**Requirement**
Return the stretch of the holism passage from "The dictionary definition" through "any findings occur.", copied word for word with its original spelling and punctuation.

**Supplied passage**
□ □ □ □ □

For the team at SHAPE Journal, it is high time this vital word was reclaimed for those who use it deadly seriously. While holism is often used as an exuse by some to abandon analysis and scientific rigour in favour of some questionable belief system - the rational always subtended by the spiritual - the philosophical concept itself, implies no such thing.
The dictionary definition of the term doesn’t suggest this either.
Holistic is posited as the antonym of ‘atomistic’, as the study of wholes rather than parts, or an acknowledgment that parts cannot be understood without reference to the whole (and vice versa), that contexts and the changing relations between entities, are as important as the entities themselves. That holism is oppositional to reductionism doesn’t entail an abandonment of analysis, but a crucial acknowledgment of what analysis actually is; the limitations of all analyses and the necessity for examining the real material contexts in which any findings occur.
To really understand what Holism is, it is important to understand it in terms of its opposite, the currently dominant Priniciple of Plurality, and Jim spends much time explicating the differences between these two philosophical approaches. As he states in What is Holism:
“Plurality saw Reality as being determined by a set of eternal Natural Laws, which simply summed in various mixes and proportions to deliver everything that there is. The task of studying Reality (in all its diverse forms), therefore, had to be to reveal what these Laws were, and any means that could be used to reveal them more clearly was considered a legitimate method for finding such clearly defining things. For, as they were eternal, they could not be changed by context. So, if the context was significantly adjusted to most clearly display a given Law, that would in no way change the sought-for Law. Context would still determine what was seen normally, but merely due to the summing of a set of eternal laws in a given set of proportions.”

□ □ □ □ □

**Data below**
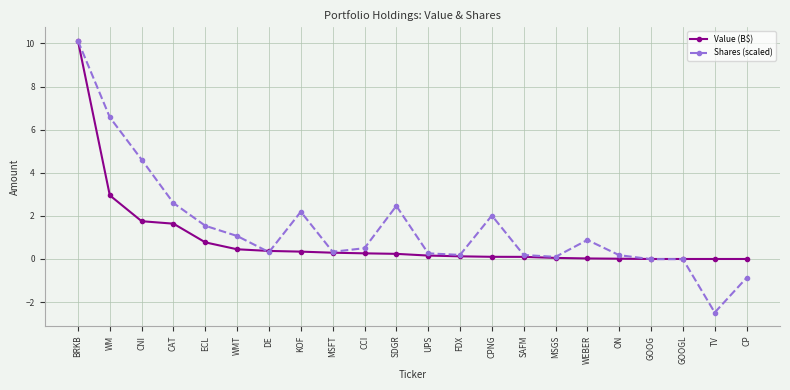

Where is the first local maximum for Shares (scaled)?

KOF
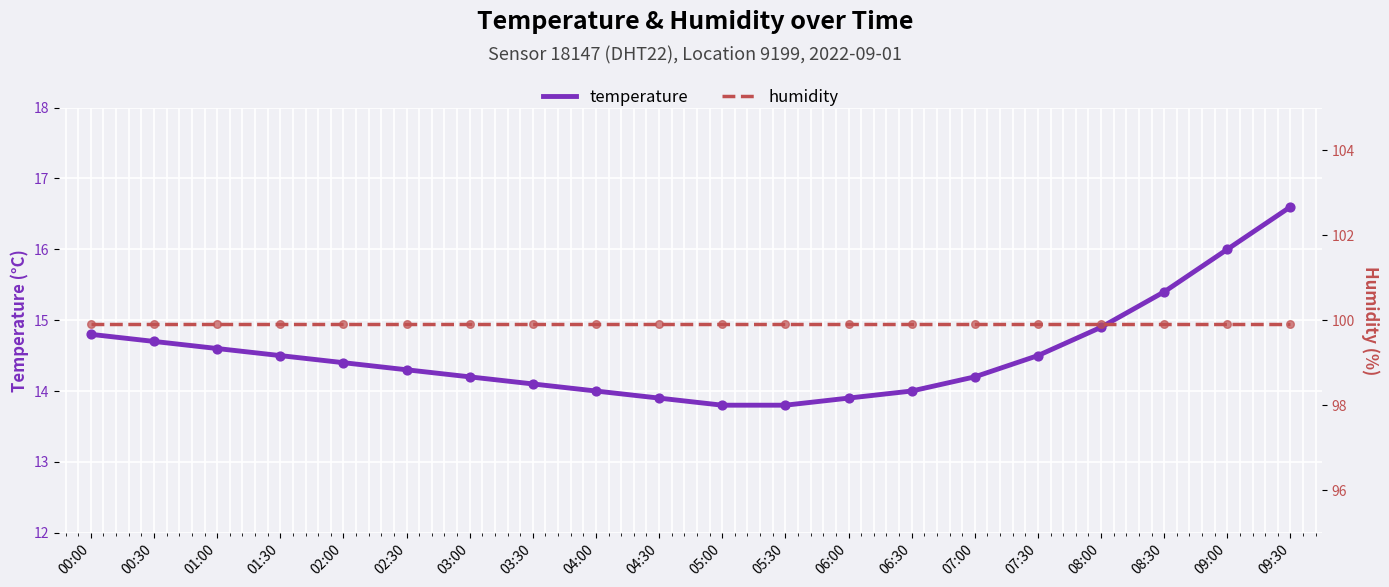

What is the total value across all series at 05:00?

113.7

□ □ □ □ □

**Result of the exercise**
The dictionary definition of the term doesn’t suggest this either.
Holistic is posited as the antonym of ‘atomistic’, as the study of wholes rather than parts, or an acknowledgment that parts cannot be understood without reference to the whole (and vice versa), that contexts and the changing relations between entities, are as important as the entities themselves. That holism is oppositional to reductionism doesn’t entail an abandonment of analysis, but a crucial acknowledgment of what analysis actually is; the limitations of all analyses and the necessity for examining the real material contexts in which any findings occur.